EXTRACT:
+ + + +

Evaluate Benchmark Attempt

Overview

This SOP evaluates a completed brazil-bench attempt against the spec.md requirements, capturing metrics for comparison across orchestration patterns. Supports both Python and Swift/iOS implementations.

Parameters

  • attempt_repo (required): Repository name (e.g., attempt-3)
  • output_dir (optional, default: ./results): Where to write evaluation results

Steps

0. Detect Project Language

Identify the primary language/platform of the implementation.

+ + + +

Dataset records

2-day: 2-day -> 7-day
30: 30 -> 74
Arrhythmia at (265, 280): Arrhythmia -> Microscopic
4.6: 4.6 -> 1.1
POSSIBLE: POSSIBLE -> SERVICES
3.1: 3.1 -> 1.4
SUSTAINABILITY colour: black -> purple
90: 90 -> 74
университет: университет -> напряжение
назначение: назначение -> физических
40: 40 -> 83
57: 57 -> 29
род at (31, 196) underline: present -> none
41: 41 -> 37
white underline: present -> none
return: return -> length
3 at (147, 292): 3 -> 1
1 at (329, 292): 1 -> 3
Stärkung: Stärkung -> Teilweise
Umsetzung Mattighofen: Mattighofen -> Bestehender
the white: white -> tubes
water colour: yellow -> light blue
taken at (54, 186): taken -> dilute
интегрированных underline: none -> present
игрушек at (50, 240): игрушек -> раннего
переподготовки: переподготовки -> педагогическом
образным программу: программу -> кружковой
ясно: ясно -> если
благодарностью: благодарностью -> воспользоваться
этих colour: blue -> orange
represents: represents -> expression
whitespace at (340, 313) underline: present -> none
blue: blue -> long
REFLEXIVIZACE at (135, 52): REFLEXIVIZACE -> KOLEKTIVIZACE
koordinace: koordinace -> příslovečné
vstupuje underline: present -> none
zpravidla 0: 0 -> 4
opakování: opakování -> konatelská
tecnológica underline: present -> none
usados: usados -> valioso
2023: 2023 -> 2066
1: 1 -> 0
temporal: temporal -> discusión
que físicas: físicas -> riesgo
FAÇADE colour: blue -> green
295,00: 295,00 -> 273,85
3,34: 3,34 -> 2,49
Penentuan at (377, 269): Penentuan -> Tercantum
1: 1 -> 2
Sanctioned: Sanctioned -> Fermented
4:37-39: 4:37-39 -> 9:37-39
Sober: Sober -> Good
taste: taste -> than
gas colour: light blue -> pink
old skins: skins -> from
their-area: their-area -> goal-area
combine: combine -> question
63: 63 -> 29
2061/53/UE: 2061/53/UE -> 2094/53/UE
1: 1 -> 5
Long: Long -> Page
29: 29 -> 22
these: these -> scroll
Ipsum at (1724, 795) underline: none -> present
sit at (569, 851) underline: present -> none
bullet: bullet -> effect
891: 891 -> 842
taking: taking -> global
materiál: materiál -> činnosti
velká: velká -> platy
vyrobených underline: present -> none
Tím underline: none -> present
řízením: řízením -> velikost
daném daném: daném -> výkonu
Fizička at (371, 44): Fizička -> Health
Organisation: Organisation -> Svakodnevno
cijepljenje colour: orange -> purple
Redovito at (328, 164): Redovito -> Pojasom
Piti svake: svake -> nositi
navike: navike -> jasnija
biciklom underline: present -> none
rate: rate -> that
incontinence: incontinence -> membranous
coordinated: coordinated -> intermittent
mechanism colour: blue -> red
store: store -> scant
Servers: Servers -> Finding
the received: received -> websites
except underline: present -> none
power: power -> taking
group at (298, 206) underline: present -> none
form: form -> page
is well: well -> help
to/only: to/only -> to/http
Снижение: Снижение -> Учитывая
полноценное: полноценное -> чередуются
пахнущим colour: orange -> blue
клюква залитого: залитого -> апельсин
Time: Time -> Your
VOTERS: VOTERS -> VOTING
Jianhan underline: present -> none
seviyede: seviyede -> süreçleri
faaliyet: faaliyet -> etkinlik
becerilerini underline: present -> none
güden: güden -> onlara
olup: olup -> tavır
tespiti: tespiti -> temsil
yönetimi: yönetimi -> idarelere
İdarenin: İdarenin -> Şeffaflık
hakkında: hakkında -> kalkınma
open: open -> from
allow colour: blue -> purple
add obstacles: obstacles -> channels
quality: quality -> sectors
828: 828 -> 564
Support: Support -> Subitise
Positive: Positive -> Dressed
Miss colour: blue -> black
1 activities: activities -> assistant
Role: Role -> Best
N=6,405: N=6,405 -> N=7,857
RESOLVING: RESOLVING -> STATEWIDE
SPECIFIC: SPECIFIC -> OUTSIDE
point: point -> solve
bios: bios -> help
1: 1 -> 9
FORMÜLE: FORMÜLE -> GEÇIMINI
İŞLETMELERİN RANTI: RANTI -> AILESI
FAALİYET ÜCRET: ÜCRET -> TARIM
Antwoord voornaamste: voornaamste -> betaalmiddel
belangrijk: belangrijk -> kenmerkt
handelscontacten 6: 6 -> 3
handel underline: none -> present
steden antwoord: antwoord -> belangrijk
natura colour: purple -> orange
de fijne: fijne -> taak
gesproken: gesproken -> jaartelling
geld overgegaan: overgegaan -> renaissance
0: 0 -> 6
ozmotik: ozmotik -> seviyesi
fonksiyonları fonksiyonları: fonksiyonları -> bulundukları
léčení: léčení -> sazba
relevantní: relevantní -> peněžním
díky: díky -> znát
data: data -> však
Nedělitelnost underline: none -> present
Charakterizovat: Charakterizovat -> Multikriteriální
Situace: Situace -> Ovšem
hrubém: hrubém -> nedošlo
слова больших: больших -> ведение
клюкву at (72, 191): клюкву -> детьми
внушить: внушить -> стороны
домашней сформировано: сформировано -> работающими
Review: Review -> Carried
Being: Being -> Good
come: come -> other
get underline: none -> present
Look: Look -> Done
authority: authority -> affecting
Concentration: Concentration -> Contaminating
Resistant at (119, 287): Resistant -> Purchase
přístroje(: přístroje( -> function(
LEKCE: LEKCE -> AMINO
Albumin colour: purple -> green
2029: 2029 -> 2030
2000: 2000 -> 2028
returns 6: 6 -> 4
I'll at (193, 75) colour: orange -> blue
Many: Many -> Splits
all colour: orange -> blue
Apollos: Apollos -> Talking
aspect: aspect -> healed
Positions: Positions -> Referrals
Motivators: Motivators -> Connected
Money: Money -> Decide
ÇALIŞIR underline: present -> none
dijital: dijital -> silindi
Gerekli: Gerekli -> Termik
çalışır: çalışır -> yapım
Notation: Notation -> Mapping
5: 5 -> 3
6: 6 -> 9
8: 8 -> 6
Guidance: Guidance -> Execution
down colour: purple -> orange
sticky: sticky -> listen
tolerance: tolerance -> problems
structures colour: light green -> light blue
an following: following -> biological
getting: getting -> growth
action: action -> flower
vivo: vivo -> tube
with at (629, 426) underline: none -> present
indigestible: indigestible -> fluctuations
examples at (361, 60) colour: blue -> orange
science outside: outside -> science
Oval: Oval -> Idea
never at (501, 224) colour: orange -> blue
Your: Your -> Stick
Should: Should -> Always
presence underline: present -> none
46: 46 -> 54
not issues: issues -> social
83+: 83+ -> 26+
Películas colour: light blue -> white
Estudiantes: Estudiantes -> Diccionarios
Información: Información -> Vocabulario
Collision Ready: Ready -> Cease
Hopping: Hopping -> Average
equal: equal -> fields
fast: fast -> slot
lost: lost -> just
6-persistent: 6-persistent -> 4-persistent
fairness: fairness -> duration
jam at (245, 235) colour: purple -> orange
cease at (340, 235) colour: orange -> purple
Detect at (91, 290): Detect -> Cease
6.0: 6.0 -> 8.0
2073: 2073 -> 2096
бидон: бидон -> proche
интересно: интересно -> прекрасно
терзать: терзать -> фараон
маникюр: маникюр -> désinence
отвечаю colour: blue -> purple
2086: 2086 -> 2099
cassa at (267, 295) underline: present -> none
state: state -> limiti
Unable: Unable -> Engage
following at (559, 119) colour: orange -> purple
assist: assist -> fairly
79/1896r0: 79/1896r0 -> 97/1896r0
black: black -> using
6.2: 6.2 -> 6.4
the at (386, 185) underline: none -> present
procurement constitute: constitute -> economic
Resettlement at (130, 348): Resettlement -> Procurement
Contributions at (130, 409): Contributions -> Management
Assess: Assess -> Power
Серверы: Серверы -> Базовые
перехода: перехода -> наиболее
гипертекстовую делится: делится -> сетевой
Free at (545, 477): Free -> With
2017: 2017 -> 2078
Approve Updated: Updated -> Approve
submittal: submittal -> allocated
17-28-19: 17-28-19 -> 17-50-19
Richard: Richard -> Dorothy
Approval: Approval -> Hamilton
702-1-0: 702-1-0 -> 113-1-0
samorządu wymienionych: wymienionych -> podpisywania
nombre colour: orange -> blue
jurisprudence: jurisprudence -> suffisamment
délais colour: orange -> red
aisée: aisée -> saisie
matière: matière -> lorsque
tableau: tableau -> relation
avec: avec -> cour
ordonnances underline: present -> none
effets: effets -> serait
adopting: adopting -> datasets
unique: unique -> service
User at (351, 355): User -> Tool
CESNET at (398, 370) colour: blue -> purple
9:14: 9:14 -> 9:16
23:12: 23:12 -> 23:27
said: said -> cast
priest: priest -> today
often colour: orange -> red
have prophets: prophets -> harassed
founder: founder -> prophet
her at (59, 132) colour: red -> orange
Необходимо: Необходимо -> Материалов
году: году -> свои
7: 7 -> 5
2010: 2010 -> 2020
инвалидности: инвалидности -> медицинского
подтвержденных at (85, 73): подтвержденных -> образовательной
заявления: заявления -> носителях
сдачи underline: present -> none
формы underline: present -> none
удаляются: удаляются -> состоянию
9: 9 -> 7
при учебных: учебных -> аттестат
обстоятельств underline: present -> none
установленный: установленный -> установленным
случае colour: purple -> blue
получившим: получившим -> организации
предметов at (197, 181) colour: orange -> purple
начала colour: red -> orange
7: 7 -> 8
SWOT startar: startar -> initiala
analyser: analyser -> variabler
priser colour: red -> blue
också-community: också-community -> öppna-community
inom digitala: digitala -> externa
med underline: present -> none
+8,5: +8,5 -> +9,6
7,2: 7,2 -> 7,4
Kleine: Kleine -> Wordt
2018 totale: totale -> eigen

+ + + +

REQUIRED ACTIONS:
[a] Can you rewrite the paragraph of the evaluation SOP that begins "This SOP evaluates" as a short bulleted list that keeps its main facts?
[b] In the evaluation SOP, where are evaluation results written if no output directory is given?
[c] Do these statements agree with the evaluation SOP? Answer yes or no for each, quoting the deciding words. (i) The attempt_repo parameter is optional. (ii) The SOP can evaluate Swift/iOS implementations. (iii) The first step identifies the project's language.

ANSWERS IN ORDER:
[a]
- Evaluates a completed brazil-bench attempt against the spec.md requirements
- Captures metrics for comparison across orchestration patterns
- Supports both Python and Swift/iOS implementations

[b] To ./results, the default for output_dir.

[c]
(i) No: "attempt_repo (required)"
(ii) Yes: "Supports both Python and Swift/iOS implementations."
(iii) Yes: "0. Detect Project Language"